Matt looked up directions and followed the road for several more miles until he came upon Benny’s Inn. It was right near the edge of the five-mile coastline that served as the safe zone, the water preventing rifts from spawning.
Benny's Inn was situated on the trail leading to the closest Tier 4 rift in the region, the highest Tier available on the planet. It also had the benefit of being near the trailheads leading to the three Tier 3 rifts closest to the city. That made Benny’s the best place for local parties and groups to relax and recuperate between delves.
They say delvers spend way more credits than normal cultivators, so I need to work near delving to reach Tier 3 anytime soon. To reach a city with a public Tier 1 rift, I need money. The ten thousand credits on their own won't be enough. At the very least, I'll also need to buy gear and cover travel money.
What Matt found at the end of the road was a six-story building with a large, garish sign proclaiming the owner's name.
When he opened the front door, Matt found a large common area with a bar at the center surrounded by tightly packed tables and seating. Behind the counter, a big man in a greasy apron gave only a quick glance to Matt in the open door before immediately returning to whatever he was doing behind the bar.
As Matt approached, the man gruffly barked out, “Kid, unless you’re a paying customer, f**k right on off. No charity. No donations.” He never even bothered to look back up.
Matt braced himself and gathered all the cheer he could muster despite the man’s tone. “No, sir. I’m here to talk to Benny about the position that was posted. Can I assume that’s you, sir?”
That got the fat man to look back up. He scanned Matt with squinted eyes before asking “Lemme guess. Shitty Tier 1, kid?”
Matt swallowed hard before answering with what dignity he could, “Yes, sir.”
“Got any inkling what the job entails?”
“No, sir, but I'm willing to work hard. I’m—”
Benny cut him off. “Yeah, yeah. I already expect that, and I won't put up with nothin’ less. What I need is a floater. Somebody who can do any job. Jump between ‘em as needed.”
Benny’s eyes flicked around, and then back at Matt. “Might mean you scrub toilets. Might mean you help the girls carry out food when it's busy. Hours are from five in the morning to midnight, with a two-hour break ‘round noon. You get four hundred credits a month, no tips. I see you take a tip, I kick your ass out.”
Matt ground his teeth as much as he could without letting it show. The old bastard had him good. That kind of pay was excellent, even if it sounded like he’d be earning every credit.

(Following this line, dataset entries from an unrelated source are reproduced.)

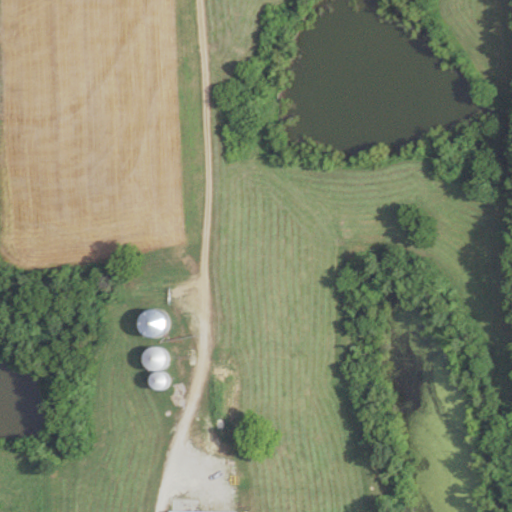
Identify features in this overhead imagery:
road: (202, 258)
building: (156, 365)
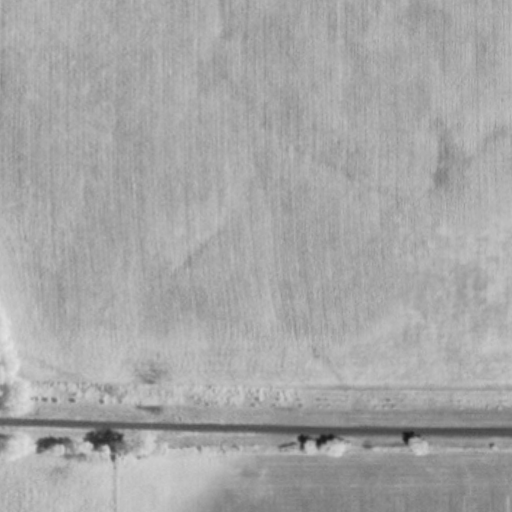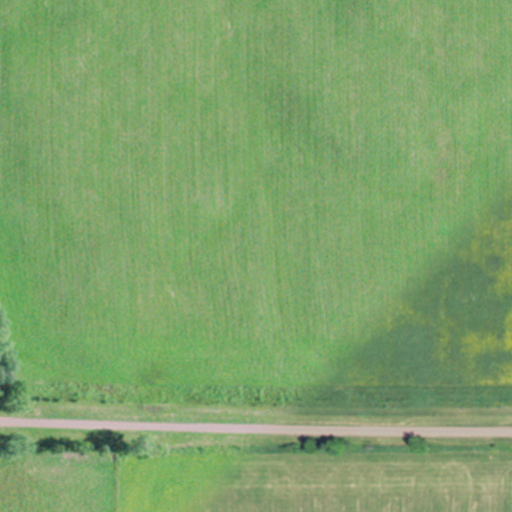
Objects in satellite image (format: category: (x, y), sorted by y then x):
crop: (257, 200)
road: (256, 430)
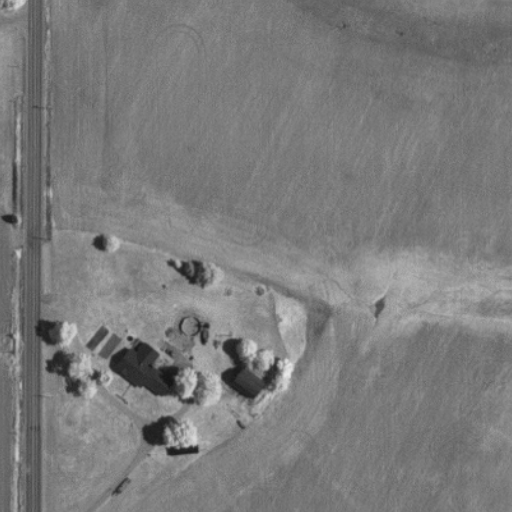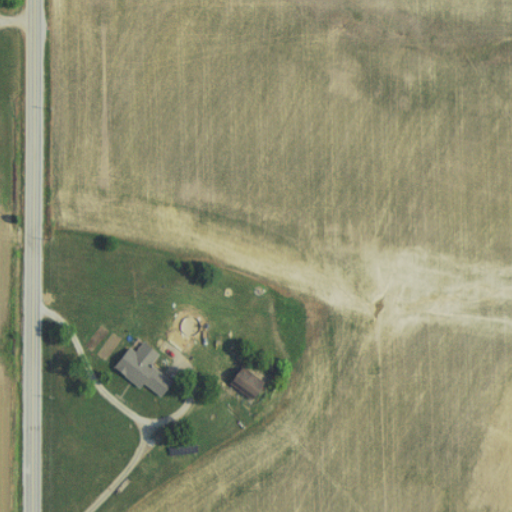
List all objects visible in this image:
road: (17, 21)
road: (32, 256)
building: (135, 370)
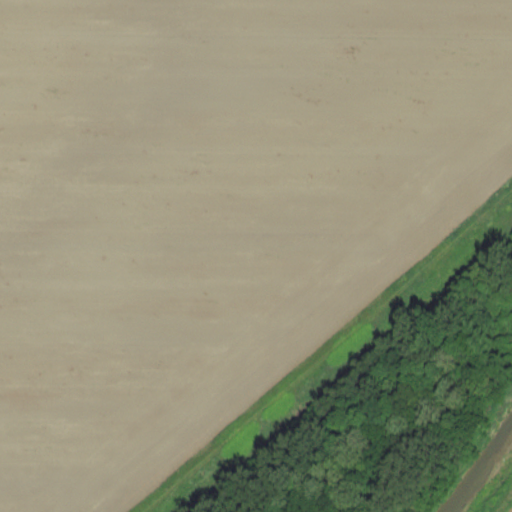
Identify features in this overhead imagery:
river: (482, 472)
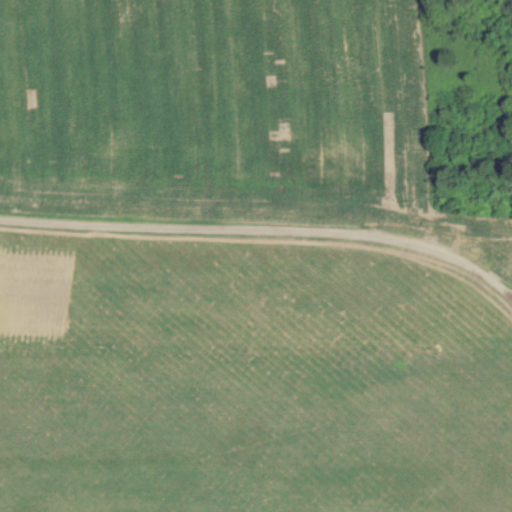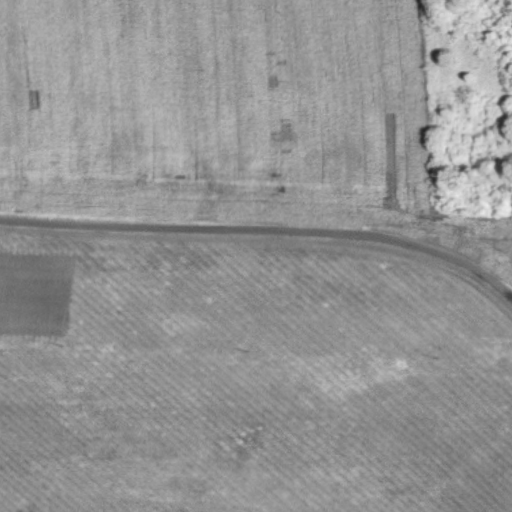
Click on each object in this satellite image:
road: (263, 228)
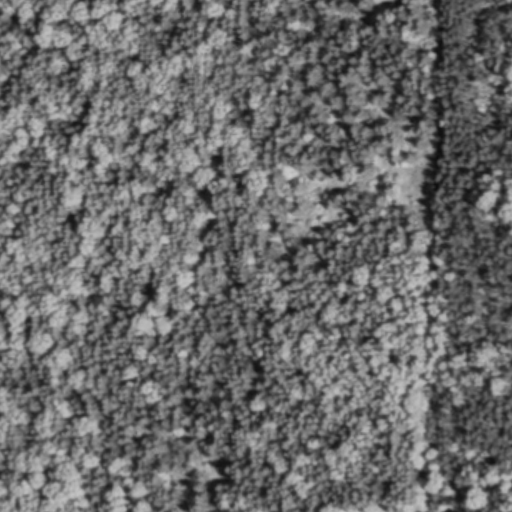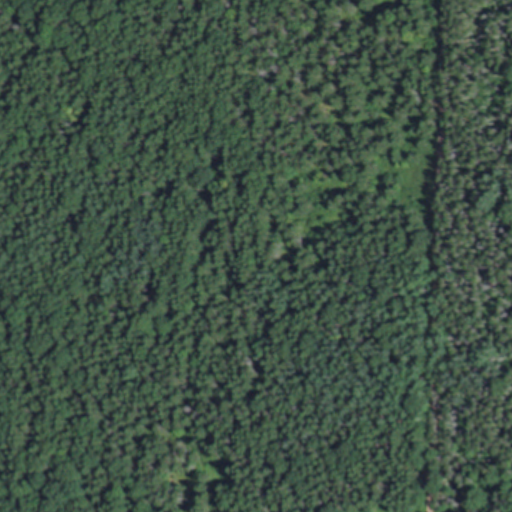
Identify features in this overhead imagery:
road: (441, 256)
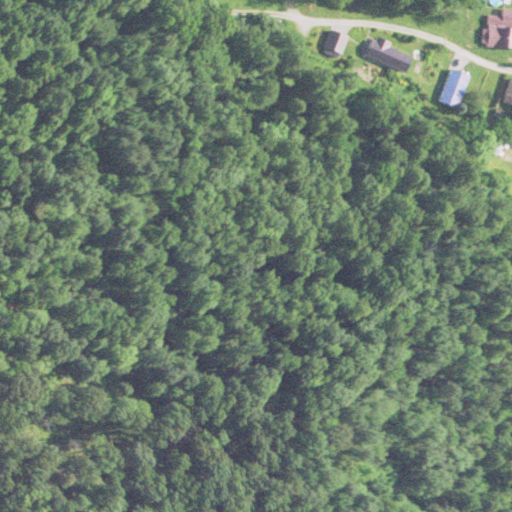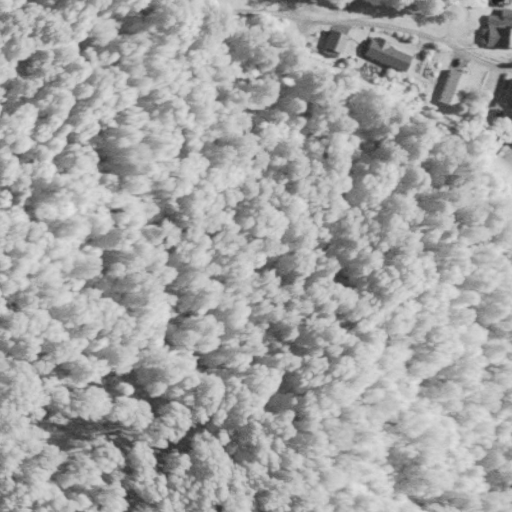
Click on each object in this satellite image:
road: (354, 26)
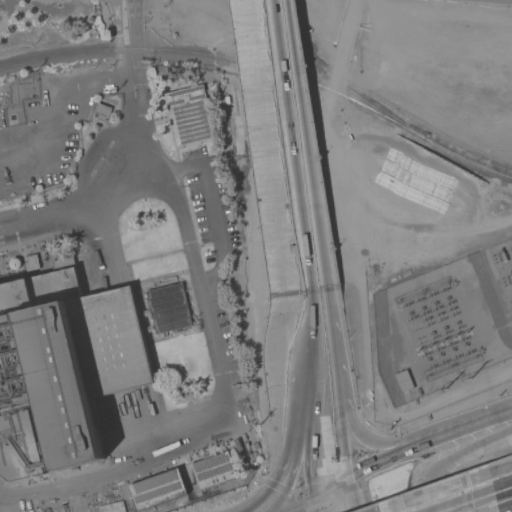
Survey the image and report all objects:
road: (125, 25)
road: (118, 26)
railway: (218, 58)
road: (131, 72)
railway: (334, 77)
building: (103, 110)
building: (189, 115)
road: (135, 140)
road: (303, 145)
road: (270, 148)
railway: (466, 160)
road: (86, 199)
road: (214, 217)
building: (31, 262)
building: (168, 308)
building: (168, 308)
power substation: (445, 324)
building: (76, 354)
building: (69, 355)
building: (403, 381)
building: (404, 381)
road: (334, 387)
road: (302, 396)
road: (293, 409)
road: (220, 411)
road: (368, 431)
building: (18, 447)
road: (428, 452)
road: (455, 462)
building: (213, 471)
road: (501, 472)
traffic signals: (345, 483)
building: (158, 489)
road: (329, 489)
road: (438, 494)
traffic signals: (314, 495)
road: (348, 497)
road: (503, 497)
road: (293, 503)
road: (315, 503)
road: (479, 506)
building: (112, 507)
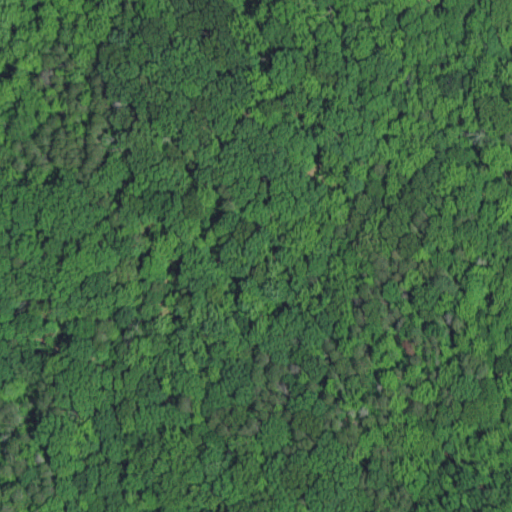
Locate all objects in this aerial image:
road: (371, 181)
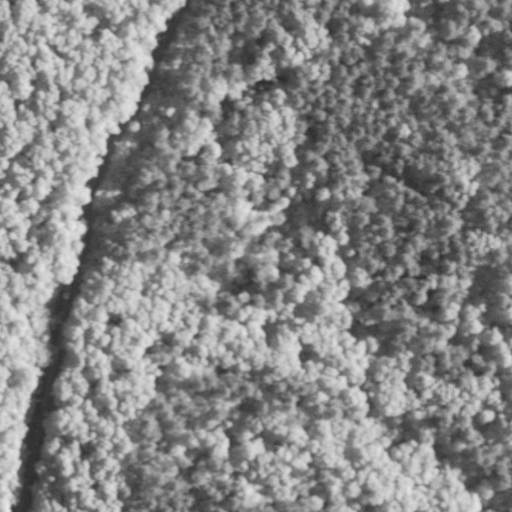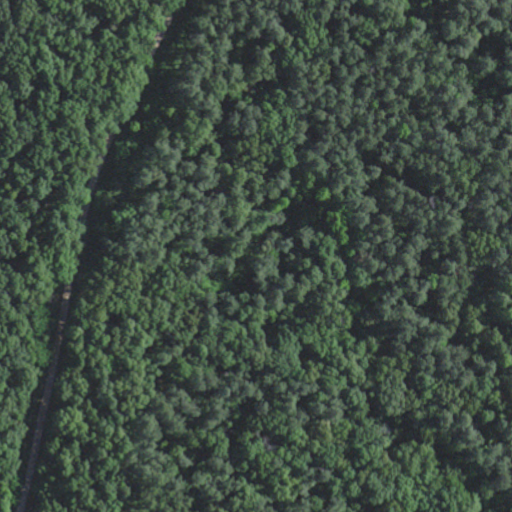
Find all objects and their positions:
road: (76, 248)
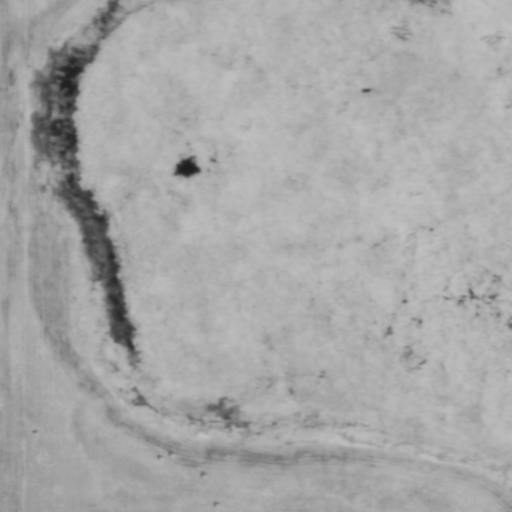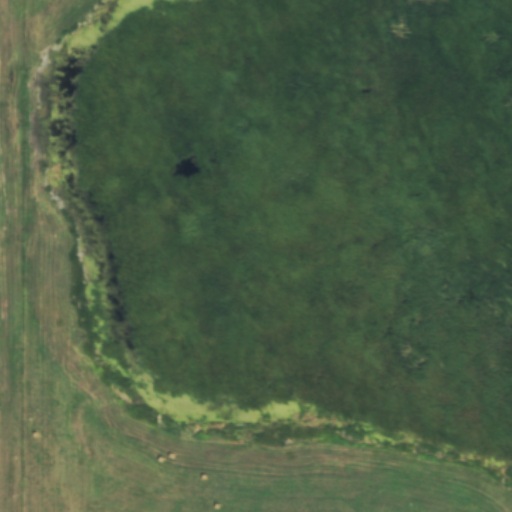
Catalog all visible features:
road: (23, 255)
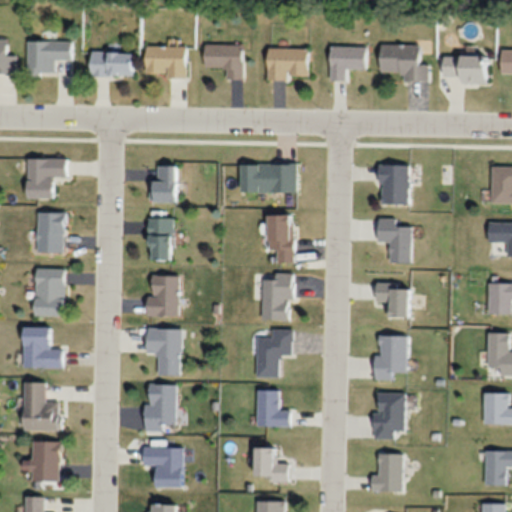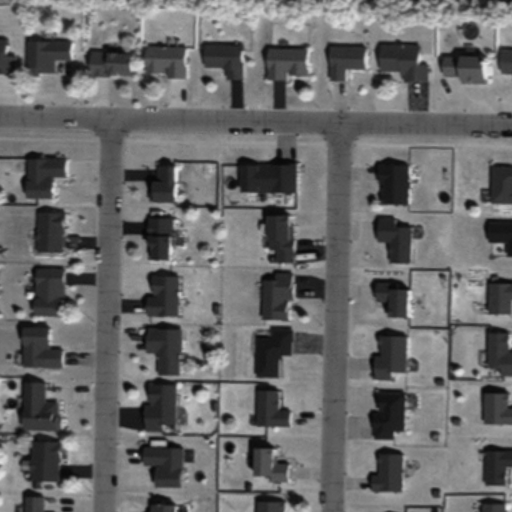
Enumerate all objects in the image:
building: (48, 55)
building: (227, 58)
building: (7, 59)
building: (348, 60)
building: (167, 61)
building: (405, 61)
building: (506, 61)
building: (114, 63)
building: (289, 63)
building: (467, 68)
road: (255, 119)
building: (46, 175)
building: (270, 177)
building: (395, 183)
building: (502, 183)
building: (166, 184)
building: (53, 231)
building: (501, 233)
building: (283, 236)
building: (162, 238)
building: (397, 239)
building: (52, 291)
building: (165, 295)
building: (280, 296)
building: (396, 297)
building: (500, 297)
road: (106, 314)
road: (332, 316)
building: (42, 348)
building: (168, 348)
building: (275, 351)
building: (501, 351)
building: (392, 355)
building: (162, 406)
building: (499, 407)
building: (42, 408)
building: (274, 409)
building: (391, 413)
building: (48, 461)
building: (168, 465)
building: (273, 465)
building: (499, 466)
building: (390, 472)
building: (36, 504)
building: (274, 506)
building: (166, 507)
building: (497, 507)
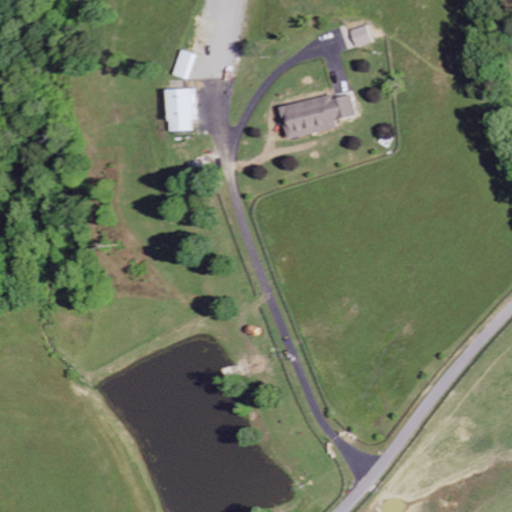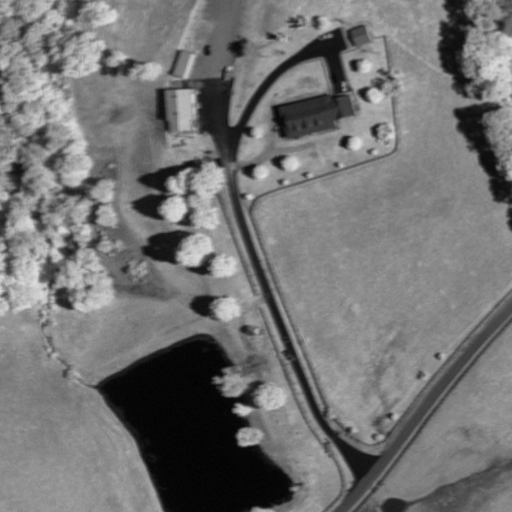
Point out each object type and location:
building: (363, 36)
building: (191, 64)
building: (188, 109)
building: (316, 115)
road: (420, 415)
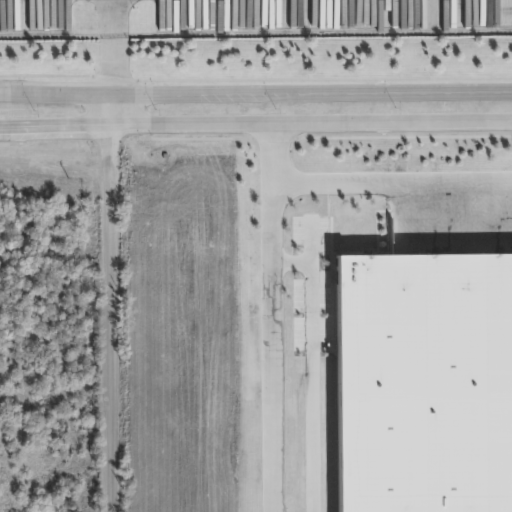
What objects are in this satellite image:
road: (108, 44)
road: (255, 88)
road: (114, 109)
road: (316, 124)
road: (60, 127)
road: (391, 184)
road: (271, 319)
road: (119, 320)
road: (309, 373)
building: (420, 380)
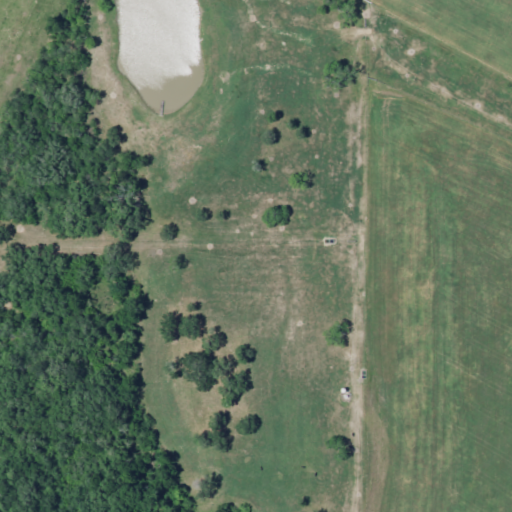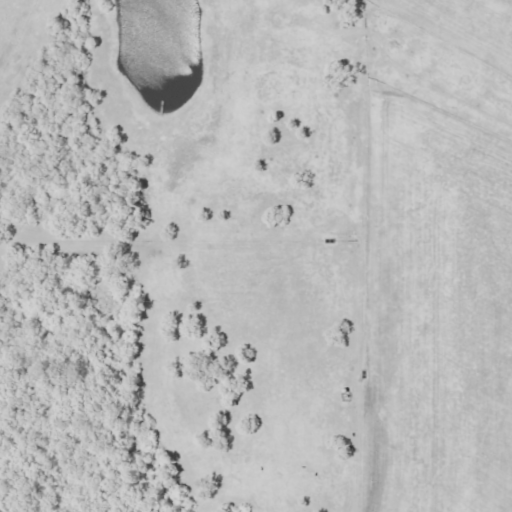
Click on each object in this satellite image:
road: (31, 67)
road: (288, 164)
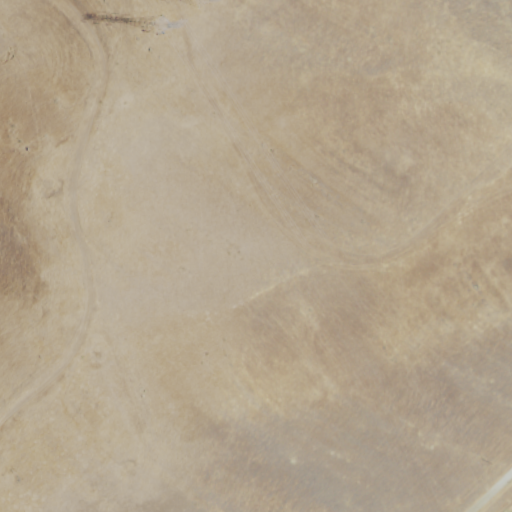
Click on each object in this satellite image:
power tower: (155, 26)
road: (488, 489)
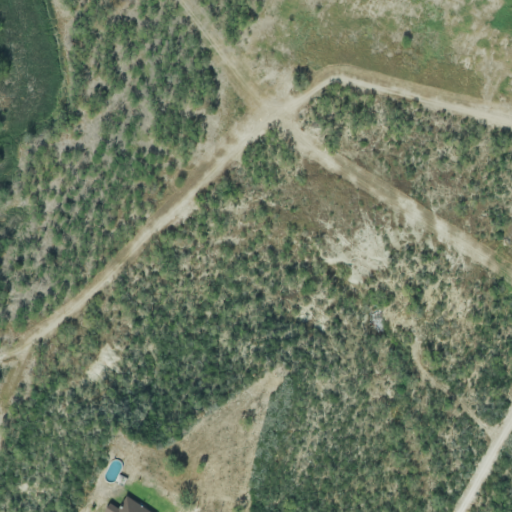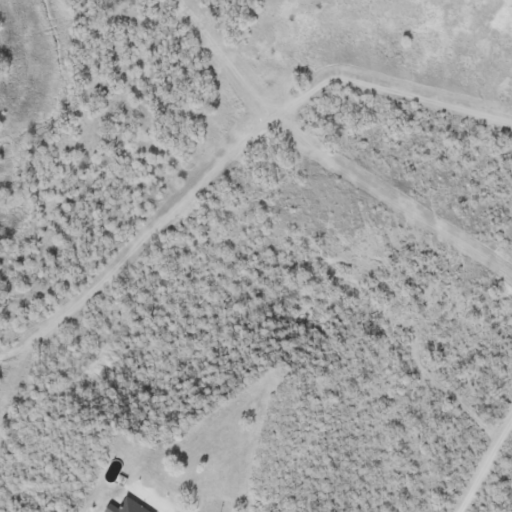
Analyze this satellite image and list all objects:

The delve slot in Glesie was ten thousand credits, and that was his last lifeline. Simply too many people needed the low-tier rifts, and there were not enough of them to go around. Slots were bought, then later resold when the delvers team outgrew the rift’s Tier, so credits wouldn't be wasted. Nonetheless, the barrier to entry was high.
A little more than two years. That’s all. Call it two and a half for extra expenses. I can do this.
Matt’s decision was already made.
“Where do you want me to start, sir?”